+++ Source material +++

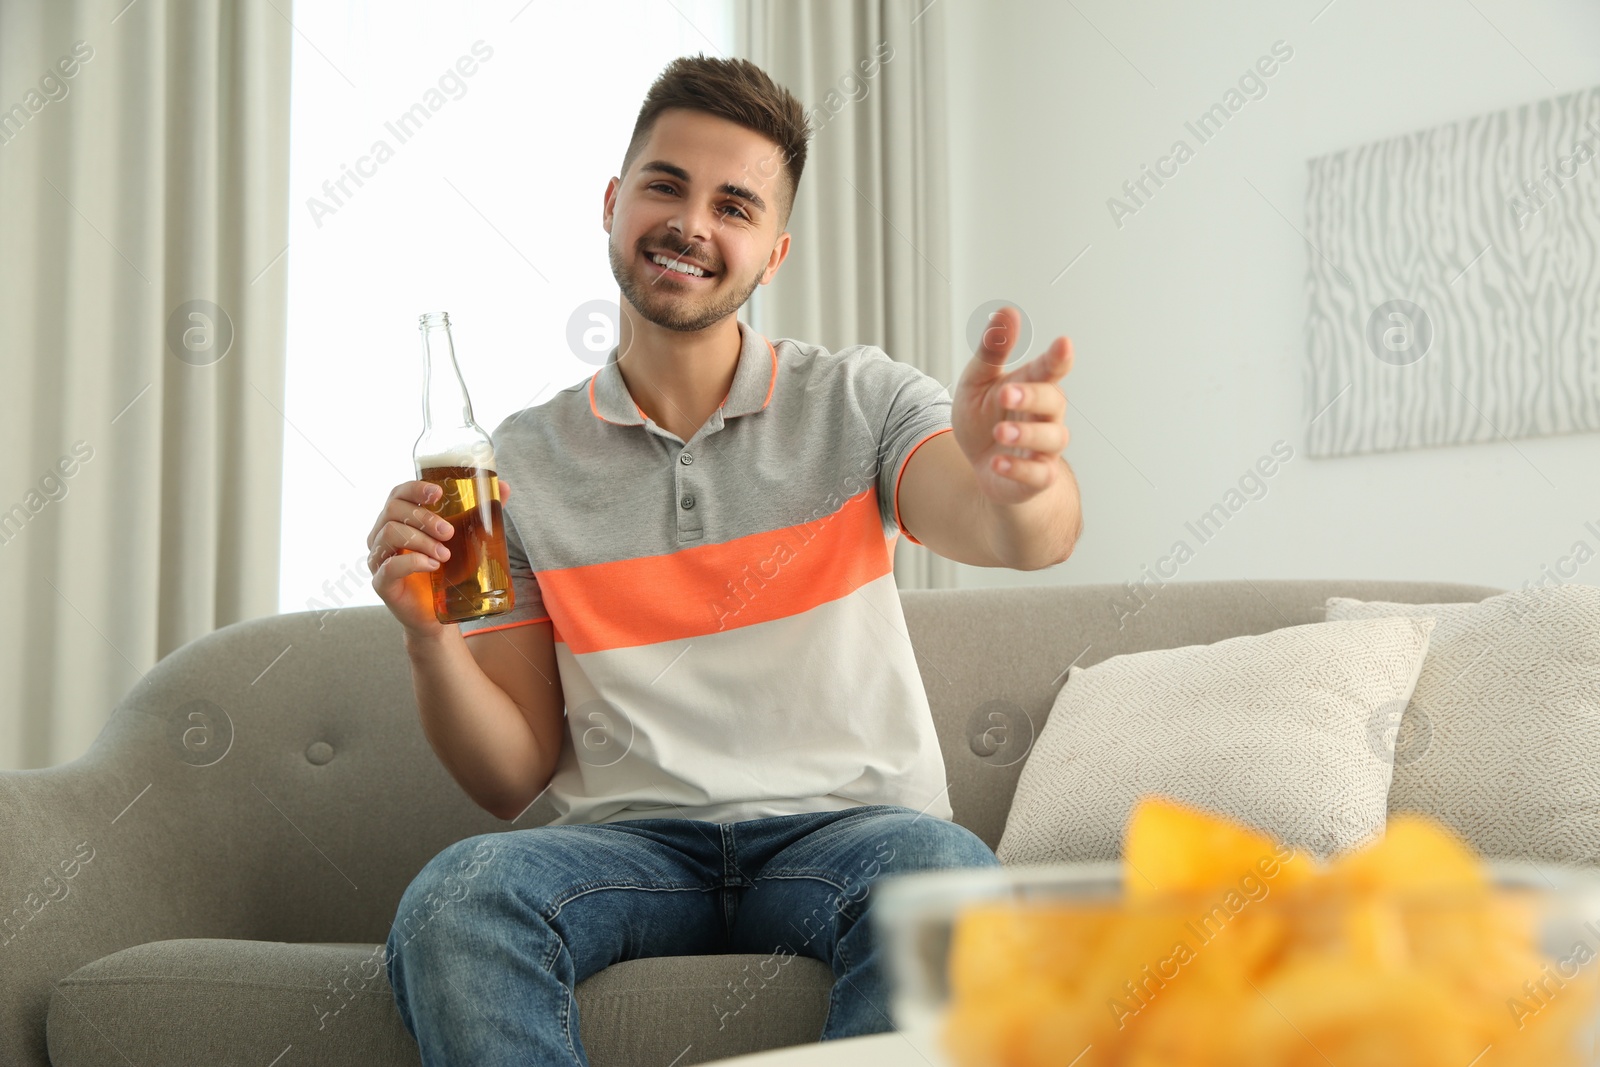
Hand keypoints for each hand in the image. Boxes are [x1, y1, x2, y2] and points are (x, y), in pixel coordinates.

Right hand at [367, 477, 511, 637]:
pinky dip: (412, 562)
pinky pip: (389, 566)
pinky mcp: (381, 582)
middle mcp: (382, 534)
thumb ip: (480, 513)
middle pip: (393, 510)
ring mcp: (379, 558)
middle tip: (449, 532)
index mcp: (399, 519)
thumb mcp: (466, 538)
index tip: (439, 493)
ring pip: (389, 533)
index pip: (399, 493)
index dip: (415, 488)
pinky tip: (432, 565)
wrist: (440, 613)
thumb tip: (504, 487)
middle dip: (423, 517)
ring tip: (445, 554)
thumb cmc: (449, 570)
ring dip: (421, 540)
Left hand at [951, 306, 1072, 504]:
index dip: (1059, 358)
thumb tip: (1007, 312)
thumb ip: (993, 351)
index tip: (1063, 344)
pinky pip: (1037, 473)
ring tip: (1000, 432)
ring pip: (1051, 438)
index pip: (1051, 368)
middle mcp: (1044, 415)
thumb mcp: (978, 382)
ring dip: (1027, 434)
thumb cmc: (984, 419)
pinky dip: (1019, 468)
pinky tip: (998, 461)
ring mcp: (1043, 447)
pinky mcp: (1036, 476)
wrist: (981, 467)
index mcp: (1032, 386)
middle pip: (1053, 401)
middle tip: (1006, 394)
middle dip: (1032, 397)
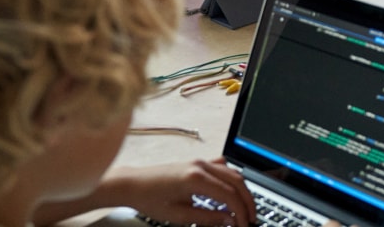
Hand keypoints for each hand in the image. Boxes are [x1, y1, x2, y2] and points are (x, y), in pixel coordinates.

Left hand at [110, 158, 255, 226]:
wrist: (132, 184)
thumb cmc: (149, 199)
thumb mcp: (178, 215)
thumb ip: (208, 217)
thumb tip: (229, 220)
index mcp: (196, 178)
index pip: (229, 195)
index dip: (241, 212)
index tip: (244, 224)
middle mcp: (201, 166)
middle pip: (237, 181)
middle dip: (247, 201)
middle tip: (250, 218)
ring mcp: (200, 162)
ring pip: (233, 173)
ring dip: (242, 191)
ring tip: (244, 208)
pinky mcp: (198, 163)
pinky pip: (223, 168)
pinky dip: (232, 180)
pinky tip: (232, 191)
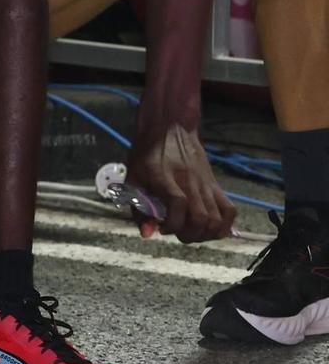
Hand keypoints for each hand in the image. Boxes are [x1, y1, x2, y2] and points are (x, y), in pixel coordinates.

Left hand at [128, 111, 236, 242]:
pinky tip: (209, 229)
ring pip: (216, 219)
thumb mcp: (133, 177)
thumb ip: (138, 207)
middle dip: (187, 235)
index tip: (161, 228)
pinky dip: (224, 226)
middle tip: (176, 233)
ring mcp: (206, 184)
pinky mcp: (216, 186)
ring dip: (204, 234)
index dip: (172, 223)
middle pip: (200, 217)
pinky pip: (230, 211)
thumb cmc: (147, 155)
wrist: (170, 128)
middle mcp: (189, 182)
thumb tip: (147, 234)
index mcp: (164, 177)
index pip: (178, 204)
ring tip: (191, 232)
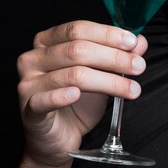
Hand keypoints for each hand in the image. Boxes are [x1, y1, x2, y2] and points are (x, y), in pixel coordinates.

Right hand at [16, 20, 147, 167]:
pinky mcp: (28, 109)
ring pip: (72, 75)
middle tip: (138, 67)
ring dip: (108, 81)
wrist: (60, 138)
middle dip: (114, 57)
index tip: (133, 43)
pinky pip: (44, 100)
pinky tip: (77, 95)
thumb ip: (118, 55)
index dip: (108, 34)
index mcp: (48, 42)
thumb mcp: (101, 75)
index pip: (78, 29)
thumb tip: (139, 41)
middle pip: (77, 50)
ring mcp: (28, 83)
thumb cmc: (77, 102)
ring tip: (132, 89)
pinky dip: (62, 96)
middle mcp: (33, 58)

+++

Work order:
May I have only the lines from the start of the data through the line containing "middle pip: (393, 510)", both included, reproduced exactly and without the pictures?

Solved exercise:
Hand keypoints for each hand in the image. Boxes are [x1, y1, x2, y2] and points are (x, y), in pixel coordinates.

Right hand at [367, 477, 511, 637]:
pinky dip: (412, 562)
pinky pip: (389, 566)
pinky mcp: (381, 582)
middle mcp: (382, 534)
thumb ip: (480, 513)
middle pip: (393, 510)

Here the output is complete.